EXERCISE DESCRIPTION
Where does the string "Кузбасс" occur in the records below? Copy every line that holds it.

** INPUT FOR THIS TASK follows **

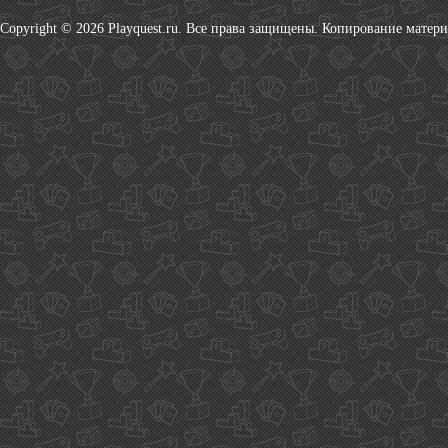
Copyright © 2026 Playquest.ru. Все права защищены. Копирование матер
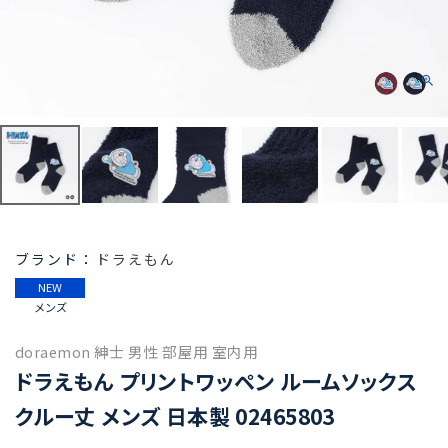
ドラえもん
NEW
メンズ
doraemon 紳士 男性 部屋用 室内用
ドラえもん プリントワッペン ルームソックス
クルー丈 メンズ 日本製 02465803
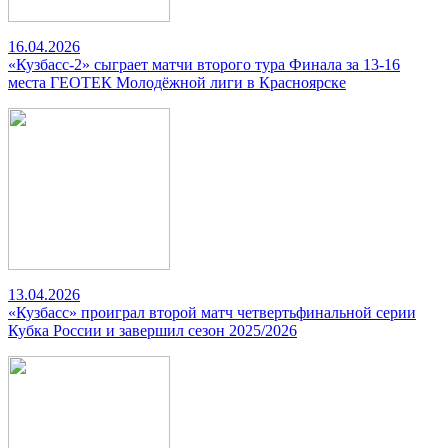
16.04.2026
«Кузбасс-2» сыграет матчи второго тура Финала за 13-16
места ГЕОТЕК Молодёжной лиги в Красноярске
13.04.2026
«Кузбасс» проиграл второй матч четвертьфинальной серии
Кубка России и завершил сезон 2025/2026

** End of INPUT FOR THIS TASK **

ANSWER TO THIS TASK
«Кузбасс-2» сыграет матчи второго тура Финала за 13-16
«Кузбасс» проиграл второй матч четвертьфинальной серии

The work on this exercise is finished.